Вам хотелось бы знать       тайну Эдвина Друда? Это Диккенса     самый последний роман. Он его не окончил.      Осыпалась груда, и молочной стеной      опустился туман. Вы мне станете петь       про нелепость,          про дикость всяких тайн,     от которых и пепел остыл. А ко мне приходил      в сновидениях Диккенс и конец,   унесенный с собою,        открыл. Что случилось действительно         в Клойстергэме, в этом   автором выдуманном         городке?
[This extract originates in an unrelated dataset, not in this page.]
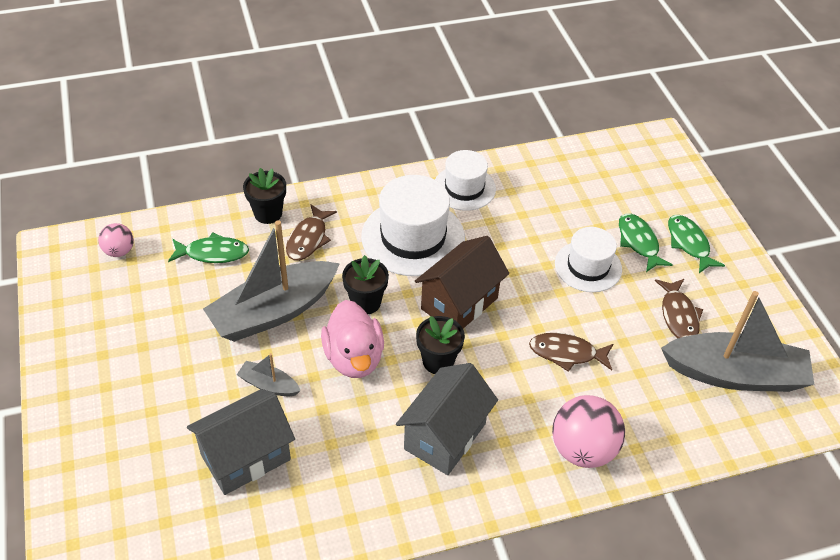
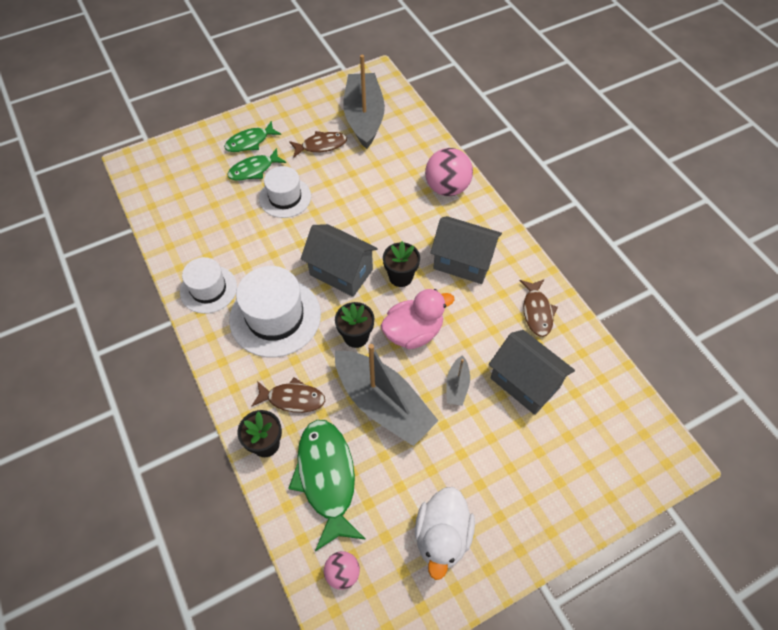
camera: 100 degrees left, 10 degrees up
(111, 332) = (442, 536): none -> white duck
(213, 253) = (327, 478): green fish -> green fish, size x1.66
(459, 303) = (341, 272): brown house -> grey house
(567, 353) = (371, 202): brown fish -> brown fish (537, 312)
Кто распутает узел,      затянутый в теме, лед могильного камня       согреет в руке? Было так:    двое юношей вышли к потоку, и один не вернулся…       Другой обвинен. И осталось    разгадывать тайну потомку этих давних,     дождями залитых времен. Тайна Эдвина Друда,       тайна Эдвина Друда! Это  самый таинственный в мире         роман. Не раскрыть,     не поднять,        не добыть из-под спуда, не залезть любопытству        в загробный карман. Но события    так убедительно явственны, так участники драмы       в одно сведены, что фантазия     яростно мечется         на стену – увидать,    что за той стороною        стены! Время движется шагом        величавым и медленным, люди тают,    как призраки,       в бездне сырой. Что стряслось,     что случилось в беднягою Эдвином? Где в тумане укрылись        злодей и герой? Эту тайну    я только пред теми открою, наклонившись над ухом,        тому прошепчу, кто докажет    всей страстью своею,          всей кровью, что фантазия наша      ему по плечу. Тот со мной     побывает сегодня в Вестминстере, в серый камень столетья        всем сердцем встучась, где, разгадку скрывая,       покоится исстари все, что позже случилось,       предвидевший Чарльз.